Review by David Walters
The Public Theater‘s always enlightening Under the Radar Series in its 16th year is now in full swing with 22 offerings and one of its most impressive is The Shadow Whose Prey the Hunter Becomes.
When Scott, Sarah, Michael, and Simon divulge, “We are a group of people with intellectual disabilities,” they are not just talking about themselves, who they really are. The lights are still up in the house and they are speaking inclusively. They are talking about all of us. The audience is not there in this space to remain on one side of the yellow tape line as voyeurs or students, inflictors or inflicted, but are addressed as full participants (call-and-response does come in to play). This performance is both a reflection of the past, a cold look at the present and a warning about the future and what we are all becoming.
I want to entice you here to include this production on your list when you create your schedule of what to see at the Under the Radar series because it touches on our humanity in ways that aren’t often addressed.
If you don’t know, Under the Radar is a Public Theater festival, running January 8-19, of works from around the world highlighting creativity and the possibilities of theatrical form and expression. I’ve attended every year since its inception and come away charged with what I’ve experienced.
Australia’s Back to Back Theatre represents in this year’s festival with their production of The Shadow Whose Prey the Hunter Becomes. It is a mirror-up-to-nature theater piece created from deep in the heart showcasing sincerely talented performers with intellectual disabilities who are its co-authors and dramaturges that will challenge you to expand your humanity and force you to sound the depth of the pool of empathy you daily draw from.
But, you ultimately might not get it. As the cast repeatedly says in direct address, “They’re not getting it.”

Provided material
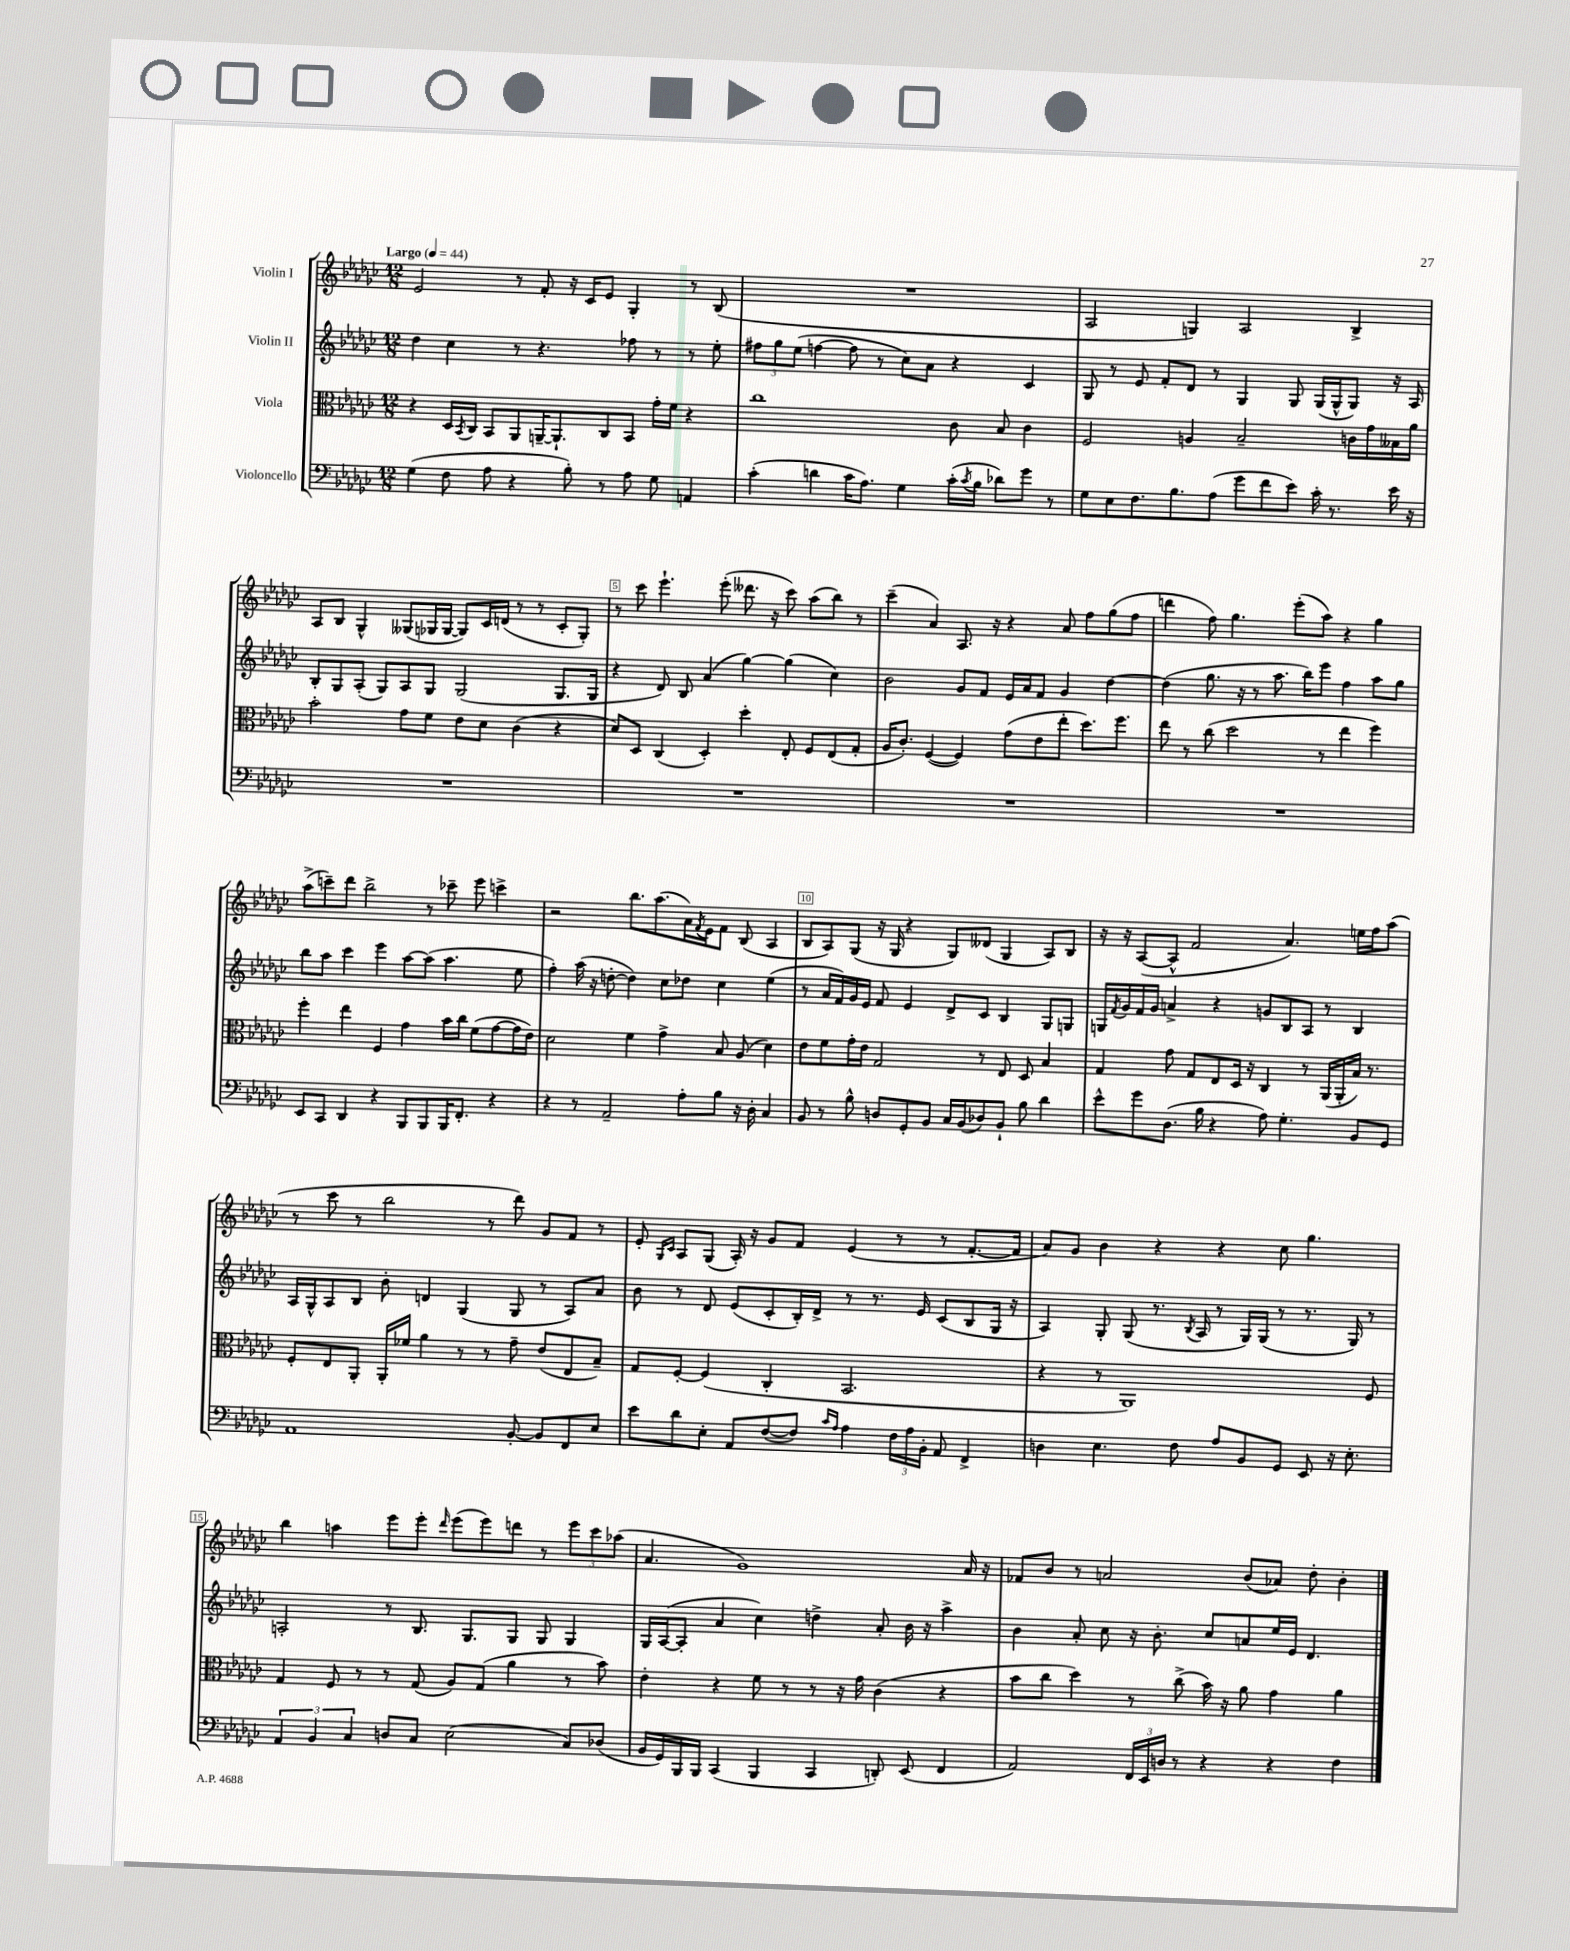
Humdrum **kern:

**kern	**kern	**kern	**kern
*staff4	*staff3	*staff2	*staff1
*clefF4	*clefC3	*clefG2	*clefG2
*k[b-e-a-d-g-c-]	*k[b-e-a-d-g-c-]	*k[b-e-a-d-g-c-]	*k[b-e-a-d-g-c-]
*M12/8	*M12/8	*M12/8	*M12/8
*MM44	*MM44	*MM44	*MM44
(4G-	4r	4dd-	2e-
8F	16D-	4cc-	.
.	8qBB-	.	.
.	16C-	.	.
8A-	8BB-	.	.
4r	8AA-	8r	8r
.	[16AA~	4.r	8f'
.	8.AA`]	.	.
8B-')	.	.	16r
.	.	.	16c-
8r	8C-	.	8e-
8A-	8BB-	8ff-	4G-'
8G-	16g-'	8r	.
.	16f	.	.
4AA	4r	8r	8r
.	.	8ee-'	(8B-
=	=	=	=
(4c-'	1cc-	12ff#	1.r
.	.	12gg-	.
.	.	(12ee-	.
4d	.	[4ff	.
16c-	.	8ff]	.
8.A-)	.	.	.
.	.	8r	.
4G-	.	8cc-)	.
.	.	8a-	.
(16c-'	8c-	4r	.
8qc-	.	.	.
16B-	.	.	.
8d-)	8B-	.	.
8g-	4c-	4c-	.
8r	.	.	.
=	=	=	=
8G-	2F	8G-	2A-
8E-	.	8r	.
8.F	.	8e-	.
.	.	8f'	.
8.B-	.	.	.
.	4A	8d-	4G)
(8A-	.	8r	.
8g-	2B-~	4G-	2A-
8f	.	.	.
8e-)	.	8G-	.
16c-'	.	(16G-	.
8.r	.	16G-^^	.
.	16c	8G-)	4B-^
.	16g-	.	.
16e-	16B--	16r	.
16r	16a-	16A-	.
=	=	=	=
1.r	2b-'	8B-'	8A-
.	.	8G-	8B-
.	.	(8A-'	4G-^^
.	.	8G-)	.
.	8g-	8A-	(8G--
.	8f	8G-	16G-
.	.	.	[16G-
.	8e-	(2G-	8G-])
.	8d-	.	16c-
.	.	.	(16d
.	(4c-	.	8r
.	.	.	8r
.	4r	8.G-	8c-'
.	.	.	8G-')
.	.	16G-	.
=	=	=	=
1.r	8d-)	4r	8r
.	8D-	.	8ccc-
.	(4C-	8d-)	4.eee-`
.	.	8B-	.
.	4D-')	(4a-	.
.	.	.	(8eee-'
.	4dd-'	[4gg-)	8.ddd--
.	.	.	16r
.	8E-'	(4gg-]	8ccc-)
.	8F	.	(8aa-
.	(8E-	4cc-)	8bb-)
.	8G-'	.	8r
=	=	=	=
1.r	16A-	2b-	(4ccc-~
.	8.c-')	.	.
.	([4F	.	4a-)
.	4F])	8g-	8.A-
.	.	8f	.
.	.	.	16r
.	(8g-	16e-	4r
.	.	16a-	.
.	8e-	8f	.
.	8ee-'	4g-	8a-
.	8.dd-)	.	8ff
.	.	[4dd-	(8gg-
.	8.ff	.	.
.	.	.	8ff
=	=	=	=
1.r	8ee-	(4dd-]	4ddd
.	8r	.	.
.	(8cc-	8.gg-	8ff)
.	2dd-	.	4.gg-
.	.	16r	.
.	.	8r	.
.	.	8.aa-	.
.	.	.	(8eee-'
.	.	16bb-)	.
.	8r	8eee-	8aa-)
.	4ee-	4ff	4r
.	4ff)	8aa-	4gg-
.	.	8gg-	.
=	=	=	=
8EE-	4ff'	8bb-	(8aa-^
8CC-	.	8aa-	8ccc~)
4DD-	4ee-	4ccc-	8ddd-
.	.	.	2bb-^
4r	4F	4eee-	.
8BBB-	4g-	[8aa-	.
8BBB-	.	(8aa-]	8r
16BBB-	16b-	4.aa-	8ccc-~
8.FF'	16cc-	.	.
.	(8f	.	8eee-
4r	[8g-	.	4ccc^
.	16g-]	8ee-	.
.	16e-)	.	.
=	=	=	=
4r	2d-	4ff')	2r
8r	.	(16aa-	.
.	.	16r	.
2AA-~	.	[8dd'	.
.	4f	4dd])	8.bb-
.	.	.	(8.aa-
.	4g-^	8cc-	.
8A-'	.	8dd-	16a-)
.	.	.	8qf
.	.	.	16e-
8B-	8B-	4cc-	8f
16r	(8A-	.	(8B-
16D-'	.	.	.
4C-	4d-)	(4ee-	4A-
=	=	=	=
8BB-	8e-	8r	8B-
8r	8f	16a-	8A-)
.	.	16f)	.
8B-^^	16g-'	16g-	(8G-
.	16e-	16e-	.
8D	2G-	8f	16r
.	.	.	16G-
8GG-'	.	4e-	4r
8BB-	.	.	.
16C-	.	8d-^	8G-)
(16BB-	.	.	.
8D-)	8r	8c-	(8d--
8BB-`	8E-	4B-	4G-
8B-	8D-	.	.
4d-	4B-	8G-	8A-)
.	.	8G	8B-
=	=	=	=
8e-^^	4G-	16G	16r
.	.	8qf	.
.	.	16g-	16r
8g-	.	16f	([8A-
.	.	16g-	.
(8.D-	8g-	4a^	8A-^^]
.	8G-	.	2f
16B-	.	.	.
4r	8E-	4r	.
.	16D-	.	.
.	16r	.	.
8A-)	4C-	8g	.
4.G-'	.	8B-	4.a-)
.	8r	8A-	.
.	(16AA-	8r	.
.	16AA-'	.	.
8BB-	16B-)	4B-	16ee
.	8.r	.	16ff
8GG-	.	.	(8aa-
=	=	=	=
1AA-	8F'	16A-	8r
.	.	16G-^^	.
.	8E-	8A-	8ccc-
.	8AA-'	8B-	8r
.	16AA-'	8b-'	2bb-
.	16f-	.	.
.	4a-	4d	.
.	8r	(4G-	.
.	8r	.	8r
[8BB-'	8g-~	8G-	8ddd-)
8BB-]	(8e-	8r	8g-
8FF	8E-	8A-)	8f
8E-	8B-~)	8a-	8r
=	=	=	=
8e-	8G-	8b-	8e-'
.	.	.	16qqG-
.	.	.	16qqc-
8d-	[8F'	8r	8A-
8E-'	(4F]	8d-	(8G-
8AA-	.	(8e-	16A-')
.	.	.	16r
([8F	4C-'	8c-'	8g-
8F])	.	16B-')	8f
.	.	16d-^	.
16qqc-	.	.	.
16qqA-	.	.	.
4A-	2.BB-	8r	(4e-
.	.	8.r	.
24F	.	.	8r
24A-	.	.	.
.	.	16e-	.
24BB-'	.	.	.
8AA-	.	(8c-	8r
4FF^	.	8B-	[8.f'
.	.	16G-	.
.	.	16r	16f]
=	=	=	=
4D	4r	4A-)	8a-)
.	.	.	8g-
4.E-	8r	8G-'	4b-
.	1AA-)	(8G-	.
.	.	8.r	4r
8F	.	.	.
.	.	8qB-	.
.	.	16A-	.
8A-	.	8r	4r
8BB-	.	16G-)	.
.	.	(16G-	.
8GG-	.	8r	8cc-
8EE-	.	8.r	4.gg-
16r	.	.	.
8.E-'	.	16G-)	.
.	8F	8r	.
=	=	=	=
6AA-	4G-	2A'	4bb-
6BB-	.	.	.
.	8F	.	4aa
6C-	.	.	.
.	8r	.	.
8D	8r	8r	8eee-
8C-	(8G-	8.B-	8eee-'
.	.	.	16qqddd-
(2E-	8A-)	.	(8eee-
.	.	8.G-	.
.	(8G-	.	8eee-)
.	4a-	8G-	8ddd
.	.	8G-	8r
8C-)	8r	4G-	12eee-
.	.	.	12ccc-
(8D-	8b-)	.	.
.	.	.	(12aa-
=	=	=	=
16BB-	4e-'	16G-	4.a-
16GG-)	.	([16A-	.
16BBB-	.	8A-']	.
16BBB-	.	.	.
(4CC-	4r	4a-	.
.	.	.	1g-)
4BBB-	8f	4cc-)	.
.	8r	.	.
4CC-	8r	4dd^	.
.	16r	.	.
.	16g-	.	.
8DD')	(4c-	8a-'	.
(8EE-	.	16b-	.
.	.	16r	.
4FF	4r	4aa-^	.
.	.	.	16a-
.	.	.	16r
=	=	=	=
2AA-)	8b-	4b-	8f-
.	8cc-	.	8b-
.	4dd-)	8a-'	8r
.	.	8cc-	2a
24FF	8r	16r	.
24EE-	.	.	.
.	.	8.b-'	.
24D	.	.	.
8r	(8cc-^	.	.
4r	16b-)	8cc-	.
.	16r	.	.
.	8a-	8a	(8b-
4r	4g-	16ee-	8a-)
.	.	16e-	.
.	.	4.d-	8dd-'
4F	4a-	.	4b-'
==	==	==	==
*-	*-	*-	*-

Task requirements
1 > In the theater review, on what dates does the Under the Radar festival run?
2 > Write the next part of the theater review, picking up after its final line.

The answers
1 > January 8-19.

2 >
We are all well met in the Public’s LuEsther Hall for a public meeting to speak up for those who can’t. It’s called disability activism. Chairs are assembled, preliminary rules are laid down and we are told not to worry, everything will be alright. Upstage and mounted high is a video screen that transcribes what each performer is saying for clarity (“I’m autistic AND I have a thick Australian accent”) that becomes a fifth character itself. What ensues is the current and historical struggles of our onstage heroes as they’ve fought to be understood and accepted their whole lives, co-mingled with our treatment of intellectual disability and the imminent place we will soon all be in with the advances in AI and robotics. As the meeting progresses, the politics of language as applied to disability, both theirs and ours, is examined through each character’s personal experience laying out a grim litany of historical discrimination and abuse that people with intellectual disability have faced and leading to the idea that everyone will soon be in their shoes.
Life is grey. It is one of the conundrums about existence we must cope with as we mature. Even in the direct fight for acceptance against oppression and injustice, there are incongruences in how the oppressed become the oppressor and the oppressor of the oppressed. Up cannot exist without down. Normal cannot exist without abnormal. Our heroes may have fallen from grace, but their grand achievements of what brought them to their pedestals still stand though we may pull their statue down. Their shame sits with society. We are all fallible and the question we are left with, will we be judged harshly for it?
Go and question yourself.
The Shadow Whose Prey the Hunter Becomes presented by Back to Back Theatre
Performers: Michael Chan, Simon Laherty, Sarah Mainwaring, and Scott Price
Authors: Michael Chan, Mark Deans, Bruce Gladwin, Simon Laherty, Sarah Mainwaring, Scott Price, and Sonia Teuben
Music Composition: Luke Howard Trio – Daniel Farrugia, Luke Howard, and Jonathon Zion
Director: Bruce Gladwin
Screen Design by Rhian Hinkley and lowercase
Lighting Design by Andrew Livingston and bluebottle
Sound Design by Lachlan Carrick
LuEsther Hall
425 Lafayette Street(at Astor Place)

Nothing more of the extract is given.